Technology can seem like risky business as we hear more and more of cyber-attacks, ransomware, computer viruses, and cyber-scams making the rounds. Protecting yourself from this menacing trouble is akin to whitewater rafting. Your journey starts out slow, picks up speed as you go, and then launches you down a swift-moving river through raging cyber-rapids that bounce, toss and thrill you into doing it again. The digital world has much to offer, however, if you aren’t prepared, you can find yourself wiped out on the rocks, disoriented and wondering what happened. While there are no guarantees that you can stay safe, here are a few tips:
Create a Backup Plan
What if you turned on your computer one day and a message on the screen said your data had been encrypted. If your system does go down, what is your plan to keep your business afloat? Do you have access to a resource who can get your computer back up and running? How long will take? Can you quickly access your backup data? Not having a backup plan will leave your sinking raft with no bucket to bail water. A backup plan can help only if you actually use it. If you were to start with a new system, what would you need to put on it? Did you backup everything you would need, the right software and the right configuration? Think it through and plan for you would need should something happen.
Backup Your System and Data
Is your data backed up on a regular basis? If not, how much time can you afford to lose? These days data storage can be far less expensive than the cost of the lost data. Daily backups are a good idea, as well as creating a full system backup at regular intervals. Take regular snapshots of your data and store on a media that is not connected to your computer. Dropbox, Google Drive and Microsoft One Drive offer applications that sync files to their cloud so they are automatically backed and don’t require a constant active backup process.
Keep Software Current and Patch Vulnerabilities
Keep computer system and applications software up to date. Attacks often come through a vulnerable piece of code in a program. The latest version of Microsoft Windows will be more savvy of the latest cyber-attack and have anti-virus and other measures built in. Companies work quickly to create a patch, so make sure you get yours in place as soon as possible.
Invest in Virus and Malware Protection
The old adage “an ounce of precaution is worth a pound of cure” applies to our cyber world. Before you open that email attachment or download that free whitepaper, make sure you are extra vigilant about scanning for malicious infections. Once your computer gets infected by ransomware you may find yourself crashed on the rocks with no rescue. Tools, like the premium version of Malwarebytes, include anti-ransomware protection. Note: There are free versions of these types of tools, however, many free versions do not provide protection from the most current threats.

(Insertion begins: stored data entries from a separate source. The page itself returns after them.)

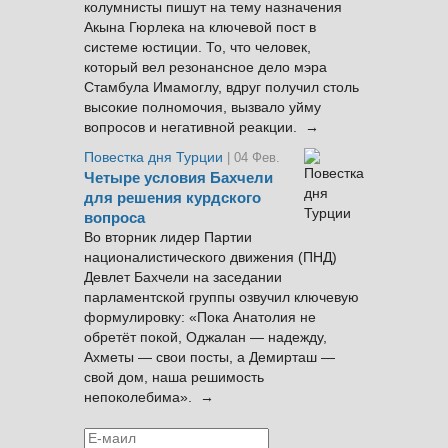
колумнисты пишут на тему назначения
Акына Гюрлека на ключевой пост в
системе юстиции. То, что человек,
который вел резонансное дело мэра
Стамбула Имамоглу, вдруг получил столь
высокие полномочия, вызвало уйму
вопросов и негативной реакции. →
Повестка дня Турции
| 04 Фев.
Четыре условия Бахчели
для решения курдского
вопроса
Во вторник лидер Партии
националистического движения (ПНД)
Девлет Бахчели на заседании
парламентской группы озвучил ключевую
формулировку: «Пока Анатолия не
обретёт покой, Оджалан — надежду,
Ахметы — свои посты, а Демирташ —
свой дом, наша решимость
непоколебима». →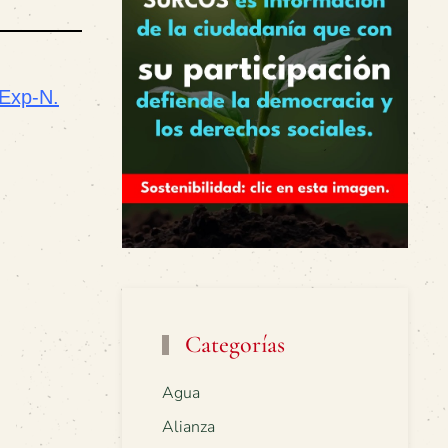
-Exp-N.
Categorías
Agua
Alianza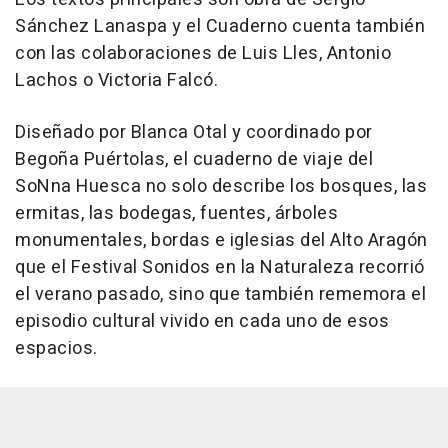
Sánchez Lanaspa y el Cuaderno cuenta también
con las colaboraciones de Luis Lles, Antonio
Lachos o Victoria Falcó.
Diseñado por Blanca Otal y coordinado por
Begoña Puértolas, el cuaderno de viaje del
SoNna Huesca no solo describe los bosques, las
ermitas, las bodegas, fuentes, árboles
monumentales, bordas e iglesias del Alto Aragón
que el Festival Sonidos en la Naturaleza recorrió
el verano pasado, sino que también rememora el
episodio cultural vivido en cada uno de esos
espacios.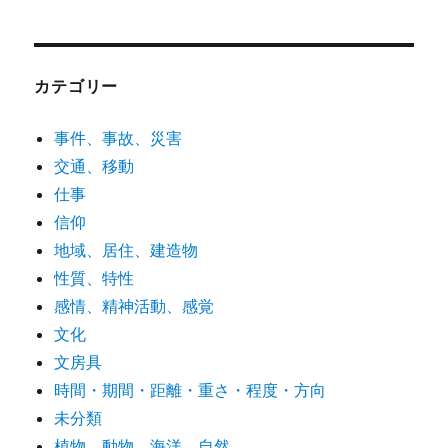
カテゴリー
事件、事故、災害
交通、移動
仕事
信仰
地域、居住、建造物
性質、特性
感情、精神活動、感覚
文化
文房具
時間・期間・距離・重さ・程度・方向
未分類
植物、動物、海洋、自然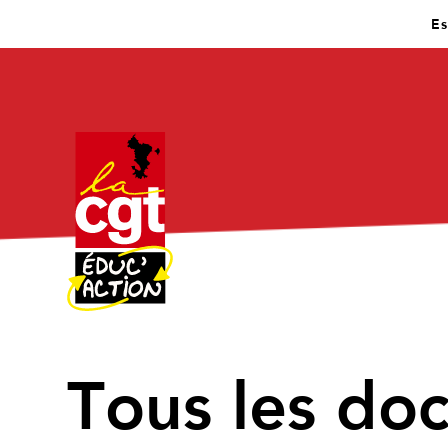
Es
↑
Tous les do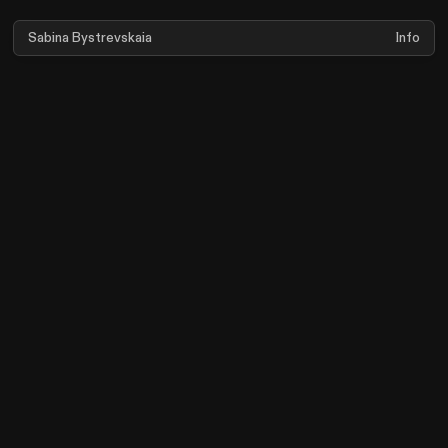
Sabina Bystrevskaia
Info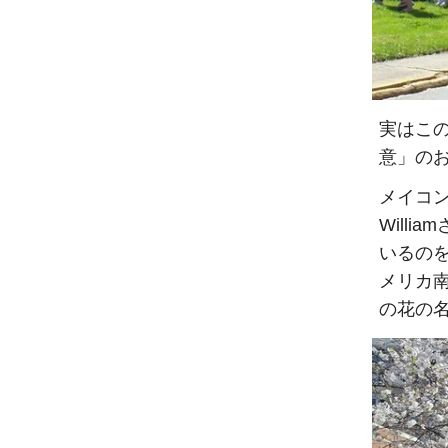
実はこ
意」の
メイコン
Will
いるの
メリカ
の花の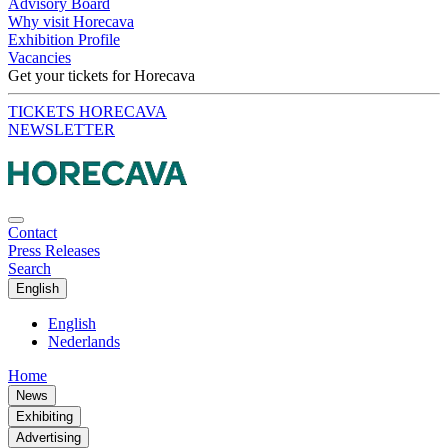
Advisory Board
Why visit Horecava
Exhibition Profile
Vacancies
Get your tickets for Horecava
TICKETS HORECAVA
NEWSLETTER
Contact
Press Releases
Search
English
English
Nederlands
Home
News
Exhibiting
Advertising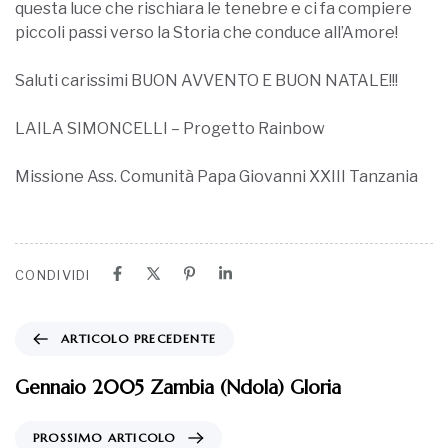
questa luce che rischiara le tenebre e ci fa compiere
piccoli passi verso la Storia che conduce all’Amore!
Saluti carissimi BUON AVVENTO E BUON NATALE!!!
LAILA SIMONCELLI – Progetto Rainbow
Missione Ass. Comunità Papa Giovanni XXIII Tanzania
CONDIVIDI
ARTICOLO PRECEDENTE
Gennaio 2005 Zambia (Ndola) Gloria
PROSSIMO ARTICOLO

Change Passwords on a Regular Basis
No matter how cleaver you were creating your password, eventually a hacker will stumble upon it. Stay ahead of the hackers by changing your passwords on a regular basis. The shorter and easier your password is to remember, the easier it is for a hacker to hack. Don’t use the same passwords for everything. Try to base passwords on unique nonsense words plus suffixes and prefixes that you can remember. Mix UPPER and lower case, numbers, symbols and punctuation if you can (not all password schemes allow it). If you write them down, say in an address book, keep that book in a safe place under lock and key. Storing passwords on a piece of paper in your top desk drawer may make it much too easy for your kids (or their friends) to find and use.
Each day the cyber criminals devise new ways to be a menace, so prepare your backup plan, make regular backups and follow safe computing practices. These tips are provided here to give you a starting point for protecting your business from a river of cyber disruption. Take care and may your techno-travels be safe and secure.